カチカチとシャーペンの芯を出す。問題に取り掛かろうと腕を動かすと、隣に座っている先輩との距離が近いのに気づいた。のに、更に椅子をガタッと動かして一歩ほど距離が近づける。
肩が当たるというよりも密着して重なり合うほどの距離感に驚いて、ボキッとシャーペンの芯が折れた。
「先輩近すぎます、離れて下さい」
「じゃあまずは英語からやろー。テスト範囲どこ?」
――自分に都合の悪いことは無視ですか!
英語の教科書を開いてテスト範囲を聞かれたので無言で指でさし示して答えた。
「ここの文法、この教科書の説明だとわかりづらいよねぇ」
そう言って苦手な英語文法を解説してくれた。わかりやすく簡単な言葉で説明してくれるから、めっちゃわかりやすっ。教授の説明より丁寧だ。
一人で勉強する時よりもサクサク進む。頭いい人って教えるのも上手いんだ。
つまずいてもすぐにわからない所を教えてくれて、答えに導いてくれる。
もちろん自分の勉強も進めながらだ。私とは全然違う科目を勉強しながら、私の英語を教えてて頭がこんがらがってきたりしないのかな。
「英語の教授って宮?」
「そうです。宮教授です」
「あいつねー、マジで性格捻じ曲がってるから。出してくる問題も癖のあるやつ出してくるんだよなぁ」
「そうなんですね」
今年から初めて英語の担当教授になったが、確かに宮教授の英語の講義はなかなかに見ないほどスパルタだ。暴力はないが、気に入らない、質問に答えられらない生徒は問答無用で講義室の外に立たせるし、スマートフォンなどの電子機器音が少しでも鳴れば容赦なくその生徒を追い出す。下手をすればそのまま単位を落とされる事だってある。

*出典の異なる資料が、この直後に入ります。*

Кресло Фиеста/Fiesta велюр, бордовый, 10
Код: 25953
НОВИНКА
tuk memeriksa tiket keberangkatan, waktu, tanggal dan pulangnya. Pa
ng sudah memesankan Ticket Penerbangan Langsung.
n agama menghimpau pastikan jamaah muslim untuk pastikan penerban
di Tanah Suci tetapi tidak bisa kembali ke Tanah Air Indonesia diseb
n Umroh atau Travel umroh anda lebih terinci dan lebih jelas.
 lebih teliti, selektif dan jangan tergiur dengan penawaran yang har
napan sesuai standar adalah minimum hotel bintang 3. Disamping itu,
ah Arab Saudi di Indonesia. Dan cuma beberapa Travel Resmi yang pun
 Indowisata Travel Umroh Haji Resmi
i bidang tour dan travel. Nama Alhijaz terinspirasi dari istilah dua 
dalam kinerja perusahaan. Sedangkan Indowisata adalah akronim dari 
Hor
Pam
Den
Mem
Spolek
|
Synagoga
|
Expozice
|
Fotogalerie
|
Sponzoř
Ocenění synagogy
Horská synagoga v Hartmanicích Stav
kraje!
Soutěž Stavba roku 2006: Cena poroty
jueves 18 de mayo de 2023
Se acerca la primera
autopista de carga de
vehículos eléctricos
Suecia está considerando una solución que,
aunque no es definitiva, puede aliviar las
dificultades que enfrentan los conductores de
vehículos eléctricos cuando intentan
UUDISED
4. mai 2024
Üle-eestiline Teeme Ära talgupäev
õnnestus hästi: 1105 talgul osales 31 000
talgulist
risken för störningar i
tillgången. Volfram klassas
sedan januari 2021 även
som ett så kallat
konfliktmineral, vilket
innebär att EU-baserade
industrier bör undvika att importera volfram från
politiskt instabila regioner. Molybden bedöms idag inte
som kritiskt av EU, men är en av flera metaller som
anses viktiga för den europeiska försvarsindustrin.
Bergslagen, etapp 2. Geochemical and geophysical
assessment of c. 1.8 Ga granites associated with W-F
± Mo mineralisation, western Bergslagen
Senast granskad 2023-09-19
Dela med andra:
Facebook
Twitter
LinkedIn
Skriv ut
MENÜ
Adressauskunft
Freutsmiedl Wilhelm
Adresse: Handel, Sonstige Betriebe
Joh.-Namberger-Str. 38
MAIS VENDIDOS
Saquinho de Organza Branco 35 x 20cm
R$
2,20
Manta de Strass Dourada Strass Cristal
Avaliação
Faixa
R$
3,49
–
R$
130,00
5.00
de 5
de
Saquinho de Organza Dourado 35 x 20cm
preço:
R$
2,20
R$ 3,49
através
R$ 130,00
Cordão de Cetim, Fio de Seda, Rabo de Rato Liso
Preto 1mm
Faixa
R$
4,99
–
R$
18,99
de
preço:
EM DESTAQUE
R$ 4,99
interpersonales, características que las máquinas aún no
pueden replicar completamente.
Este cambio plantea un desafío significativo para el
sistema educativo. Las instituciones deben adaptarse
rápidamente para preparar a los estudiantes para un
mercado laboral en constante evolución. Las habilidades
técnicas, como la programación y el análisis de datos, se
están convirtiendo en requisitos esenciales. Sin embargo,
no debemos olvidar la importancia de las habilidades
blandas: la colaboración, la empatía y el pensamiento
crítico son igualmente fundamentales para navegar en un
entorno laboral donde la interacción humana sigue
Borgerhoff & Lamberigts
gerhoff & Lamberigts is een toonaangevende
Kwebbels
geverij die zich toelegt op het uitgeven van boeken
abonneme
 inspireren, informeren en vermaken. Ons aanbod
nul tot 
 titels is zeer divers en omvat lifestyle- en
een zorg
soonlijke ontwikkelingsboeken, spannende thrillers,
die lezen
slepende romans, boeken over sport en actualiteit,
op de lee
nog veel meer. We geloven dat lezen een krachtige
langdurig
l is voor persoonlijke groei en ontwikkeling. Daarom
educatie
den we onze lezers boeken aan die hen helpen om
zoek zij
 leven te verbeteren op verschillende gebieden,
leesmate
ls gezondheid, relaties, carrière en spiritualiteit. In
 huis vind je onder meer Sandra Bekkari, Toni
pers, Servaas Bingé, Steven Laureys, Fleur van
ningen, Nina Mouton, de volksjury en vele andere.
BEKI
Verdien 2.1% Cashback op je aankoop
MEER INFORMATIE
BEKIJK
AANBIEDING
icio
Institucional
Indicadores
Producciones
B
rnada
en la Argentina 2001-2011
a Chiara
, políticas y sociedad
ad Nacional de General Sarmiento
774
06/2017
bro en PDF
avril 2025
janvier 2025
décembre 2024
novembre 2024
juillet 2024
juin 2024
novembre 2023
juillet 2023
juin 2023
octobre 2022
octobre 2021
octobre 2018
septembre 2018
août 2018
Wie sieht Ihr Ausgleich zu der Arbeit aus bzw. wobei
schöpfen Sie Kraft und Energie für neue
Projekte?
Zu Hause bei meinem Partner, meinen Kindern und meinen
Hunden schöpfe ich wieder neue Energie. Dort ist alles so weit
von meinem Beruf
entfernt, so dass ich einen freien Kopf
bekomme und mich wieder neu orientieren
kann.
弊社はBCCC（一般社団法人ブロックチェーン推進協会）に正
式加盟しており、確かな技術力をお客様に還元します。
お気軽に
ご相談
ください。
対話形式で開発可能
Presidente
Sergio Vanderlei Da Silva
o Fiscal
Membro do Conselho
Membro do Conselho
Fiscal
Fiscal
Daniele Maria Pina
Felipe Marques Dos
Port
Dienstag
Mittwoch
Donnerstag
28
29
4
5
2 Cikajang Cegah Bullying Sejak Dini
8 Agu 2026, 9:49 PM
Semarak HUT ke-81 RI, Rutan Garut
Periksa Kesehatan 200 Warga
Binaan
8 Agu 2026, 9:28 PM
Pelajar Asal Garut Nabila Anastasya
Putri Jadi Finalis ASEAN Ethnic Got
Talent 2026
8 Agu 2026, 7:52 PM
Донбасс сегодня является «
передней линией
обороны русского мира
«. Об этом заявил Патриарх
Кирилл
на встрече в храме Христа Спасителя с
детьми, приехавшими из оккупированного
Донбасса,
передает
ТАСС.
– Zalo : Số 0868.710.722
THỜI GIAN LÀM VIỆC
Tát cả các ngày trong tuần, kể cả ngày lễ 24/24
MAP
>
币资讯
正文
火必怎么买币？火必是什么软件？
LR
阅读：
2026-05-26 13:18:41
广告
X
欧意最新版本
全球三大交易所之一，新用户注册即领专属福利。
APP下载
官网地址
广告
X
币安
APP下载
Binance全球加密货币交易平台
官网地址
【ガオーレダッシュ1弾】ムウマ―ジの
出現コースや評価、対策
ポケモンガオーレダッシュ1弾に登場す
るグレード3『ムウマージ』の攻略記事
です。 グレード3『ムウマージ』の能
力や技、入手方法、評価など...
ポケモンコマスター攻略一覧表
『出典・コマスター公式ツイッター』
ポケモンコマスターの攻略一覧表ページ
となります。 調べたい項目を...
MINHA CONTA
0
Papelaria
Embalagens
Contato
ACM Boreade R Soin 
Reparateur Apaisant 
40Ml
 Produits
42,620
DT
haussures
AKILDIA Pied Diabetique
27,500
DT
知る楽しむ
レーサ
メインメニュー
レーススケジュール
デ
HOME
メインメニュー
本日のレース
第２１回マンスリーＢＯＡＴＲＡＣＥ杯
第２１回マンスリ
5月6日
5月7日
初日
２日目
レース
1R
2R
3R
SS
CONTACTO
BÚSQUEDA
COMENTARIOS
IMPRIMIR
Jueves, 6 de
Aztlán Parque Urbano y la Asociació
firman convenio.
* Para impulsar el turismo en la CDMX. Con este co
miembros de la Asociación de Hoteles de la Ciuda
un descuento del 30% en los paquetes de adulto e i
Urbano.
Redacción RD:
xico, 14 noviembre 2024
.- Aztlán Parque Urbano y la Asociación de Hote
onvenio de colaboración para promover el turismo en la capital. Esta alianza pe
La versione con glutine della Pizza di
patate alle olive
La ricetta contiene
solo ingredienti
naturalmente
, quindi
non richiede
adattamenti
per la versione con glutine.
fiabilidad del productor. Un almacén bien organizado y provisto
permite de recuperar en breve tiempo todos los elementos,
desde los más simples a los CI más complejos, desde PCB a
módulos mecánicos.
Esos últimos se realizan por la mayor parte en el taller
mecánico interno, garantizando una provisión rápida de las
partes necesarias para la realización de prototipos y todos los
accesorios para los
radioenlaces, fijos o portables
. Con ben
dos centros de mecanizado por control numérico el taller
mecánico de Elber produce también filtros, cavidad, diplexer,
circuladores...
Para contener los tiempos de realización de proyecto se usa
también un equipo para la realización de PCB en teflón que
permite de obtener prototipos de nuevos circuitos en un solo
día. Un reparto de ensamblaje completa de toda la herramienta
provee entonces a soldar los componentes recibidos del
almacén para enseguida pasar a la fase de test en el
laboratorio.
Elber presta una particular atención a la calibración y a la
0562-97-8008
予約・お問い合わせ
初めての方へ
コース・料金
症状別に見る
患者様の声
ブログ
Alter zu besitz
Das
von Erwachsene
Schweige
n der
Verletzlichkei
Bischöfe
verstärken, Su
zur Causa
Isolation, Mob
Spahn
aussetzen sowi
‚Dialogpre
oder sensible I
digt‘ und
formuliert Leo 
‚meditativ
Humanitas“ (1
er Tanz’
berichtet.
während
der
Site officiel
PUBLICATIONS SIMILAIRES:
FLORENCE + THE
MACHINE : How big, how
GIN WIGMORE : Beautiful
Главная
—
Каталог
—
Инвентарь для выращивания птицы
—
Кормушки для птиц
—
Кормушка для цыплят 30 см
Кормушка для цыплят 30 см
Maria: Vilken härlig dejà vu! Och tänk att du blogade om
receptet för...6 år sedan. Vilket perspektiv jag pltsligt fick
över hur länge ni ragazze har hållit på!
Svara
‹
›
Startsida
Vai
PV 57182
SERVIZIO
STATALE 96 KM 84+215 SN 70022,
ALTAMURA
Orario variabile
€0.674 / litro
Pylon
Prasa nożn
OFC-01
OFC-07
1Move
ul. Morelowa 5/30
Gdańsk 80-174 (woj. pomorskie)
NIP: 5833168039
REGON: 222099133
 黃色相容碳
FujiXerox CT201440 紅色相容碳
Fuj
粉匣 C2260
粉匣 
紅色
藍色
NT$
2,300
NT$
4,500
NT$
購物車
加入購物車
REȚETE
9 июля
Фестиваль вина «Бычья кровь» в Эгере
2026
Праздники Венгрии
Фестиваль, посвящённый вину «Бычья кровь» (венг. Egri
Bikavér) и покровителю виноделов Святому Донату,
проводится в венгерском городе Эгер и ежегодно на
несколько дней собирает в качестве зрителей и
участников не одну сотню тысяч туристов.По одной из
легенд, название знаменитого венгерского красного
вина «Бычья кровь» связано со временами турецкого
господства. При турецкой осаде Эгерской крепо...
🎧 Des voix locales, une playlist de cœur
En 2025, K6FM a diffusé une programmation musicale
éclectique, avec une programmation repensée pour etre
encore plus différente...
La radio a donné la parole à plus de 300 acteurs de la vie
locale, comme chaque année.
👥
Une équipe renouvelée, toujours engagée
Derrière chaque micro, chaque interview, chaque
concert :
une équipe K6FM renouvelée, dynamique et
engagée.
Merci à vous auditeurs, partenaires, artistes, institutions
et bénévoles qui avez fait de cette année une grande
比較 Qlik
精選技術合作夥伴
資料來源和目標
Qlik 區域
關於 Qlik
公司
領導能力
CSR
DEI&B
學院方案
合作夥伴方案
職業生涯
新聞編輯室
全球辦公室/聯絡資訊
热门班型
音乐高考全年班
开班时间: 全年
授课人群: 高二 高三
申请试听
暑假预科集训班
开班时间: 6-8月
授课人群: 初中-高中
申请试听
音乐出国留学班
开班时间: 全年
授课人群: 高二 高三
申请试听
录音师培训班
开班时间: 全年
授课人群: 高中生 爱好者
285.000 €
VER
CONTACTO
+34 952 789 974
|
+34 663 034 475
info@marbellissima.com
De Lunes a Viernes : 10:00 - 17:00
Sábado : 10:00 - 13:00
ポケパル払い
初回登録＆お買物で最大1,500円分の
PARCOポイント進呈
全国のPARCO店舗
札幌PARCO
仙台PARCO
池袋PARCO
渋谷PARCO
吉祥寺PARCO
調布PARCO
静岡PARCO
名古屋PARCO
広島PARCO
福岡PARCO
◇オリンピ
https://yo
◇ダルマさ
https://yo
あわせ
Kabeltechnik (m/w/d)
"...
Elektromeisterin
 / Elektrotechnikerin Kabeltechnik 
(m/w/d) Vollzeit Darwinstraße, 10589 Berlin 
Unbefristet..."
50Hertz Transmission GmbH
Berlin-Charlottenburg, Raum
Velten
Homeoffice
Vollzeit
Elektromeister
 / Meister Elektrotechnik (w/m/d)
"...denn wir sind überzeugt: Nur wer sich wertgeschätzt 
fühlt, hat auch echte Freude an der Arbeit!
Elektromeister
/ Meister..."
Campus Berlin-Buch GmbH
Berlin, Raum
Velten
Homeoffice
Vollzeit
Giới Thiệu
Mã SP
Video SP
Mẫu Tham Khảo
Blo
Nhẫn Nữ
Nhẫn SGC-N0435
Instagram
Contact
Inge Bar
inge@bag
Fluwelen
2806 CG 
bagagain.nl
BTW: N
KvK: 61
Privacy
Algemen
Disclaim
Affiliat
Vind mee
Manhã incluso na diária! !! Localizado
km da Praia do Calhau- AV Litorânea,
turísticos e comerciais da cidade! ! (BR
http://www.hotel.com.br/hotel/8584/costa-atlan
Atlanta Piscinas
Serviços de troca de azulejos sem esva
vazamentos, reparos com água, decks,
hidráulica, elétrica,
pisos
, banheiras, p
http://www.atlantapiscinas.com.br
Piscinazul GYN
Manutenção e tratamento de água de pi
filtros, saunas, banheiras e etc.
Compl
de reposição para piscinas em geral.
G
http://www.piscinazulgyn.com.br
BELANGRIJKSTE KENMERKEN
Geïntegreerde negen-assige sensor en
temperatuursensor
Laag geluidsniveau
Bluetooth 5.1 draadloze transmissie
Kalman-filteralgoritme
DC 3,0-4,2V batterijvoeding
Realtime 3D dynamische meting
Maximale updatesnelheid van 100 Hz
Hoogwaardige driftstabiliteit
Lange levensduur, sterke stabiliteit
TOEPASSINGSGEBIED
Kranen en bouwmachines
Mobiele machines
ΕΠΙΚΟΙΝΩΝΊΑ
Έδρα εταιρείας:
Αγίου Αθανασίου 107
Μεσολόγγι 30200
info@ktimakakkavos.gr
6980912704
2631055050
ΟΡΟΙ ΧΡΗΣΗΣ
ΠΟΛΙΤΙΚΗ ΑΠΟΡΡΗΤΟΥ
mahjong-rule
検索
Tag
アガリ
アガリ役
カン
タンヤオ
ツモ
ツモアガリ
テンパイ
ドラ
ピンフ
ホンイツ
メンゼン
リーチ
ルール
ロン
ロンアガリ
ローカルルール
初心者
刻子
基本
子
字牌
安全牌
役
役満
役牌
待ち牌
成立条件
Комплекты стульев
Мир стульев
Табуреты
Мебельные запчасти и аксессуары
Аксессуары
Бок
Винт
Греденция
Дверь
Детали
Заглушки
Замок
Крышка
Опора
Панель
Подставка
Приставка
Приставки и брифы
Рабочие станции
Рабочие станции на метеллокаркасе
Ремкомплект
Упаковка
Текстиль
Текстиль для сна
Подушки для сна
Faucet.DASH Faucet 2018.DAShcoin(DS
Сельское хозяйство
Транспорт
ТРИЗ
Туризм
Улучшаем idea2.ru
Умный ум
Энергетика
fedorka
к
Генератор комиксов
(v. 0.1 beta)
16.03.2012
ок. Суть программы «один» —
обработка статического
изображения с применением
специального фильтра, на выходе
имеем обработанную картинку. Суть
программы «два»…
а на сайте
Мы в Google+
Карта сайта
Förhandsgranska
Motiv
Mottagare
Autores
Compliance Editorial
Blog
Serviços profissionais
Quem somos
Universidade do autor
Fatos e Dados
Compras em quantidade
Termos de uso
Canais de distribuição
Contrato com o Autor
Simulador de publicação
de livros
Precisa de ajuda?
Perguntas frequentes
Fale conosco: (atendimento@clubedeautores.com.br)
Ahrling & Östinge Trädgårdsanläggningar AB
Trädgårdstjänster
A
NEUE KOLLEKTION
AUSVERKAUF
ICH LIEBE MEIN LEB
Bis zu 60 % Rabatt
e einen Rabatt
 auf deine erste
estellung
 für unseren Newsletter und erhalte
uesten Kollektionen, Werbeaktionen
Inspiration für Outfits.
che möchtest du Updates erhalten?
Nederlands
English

私はただひたすら講義中気配を消している。宮教授にあてられないためだ。
でもたまに機嫌が良い時は間違えても許してくれる。
私は気配を消すことに長けているらしく、あまりあたらない。席順に当てられている時も、次私の番くる~と思ってもそこから遠い席の子が当たったりする事がよくある。
英語は必修科目だし、宮教授は私たち学科の主任教授のため、うちのクラスのやんちゃな子たちもみんな教授の言うことは聞いている。ザ・ヤンチャ代表の先輩たちも、宮教授の言うことは聞いているんだろうか。ちょっとだけ気になってしまった。聞かないけど。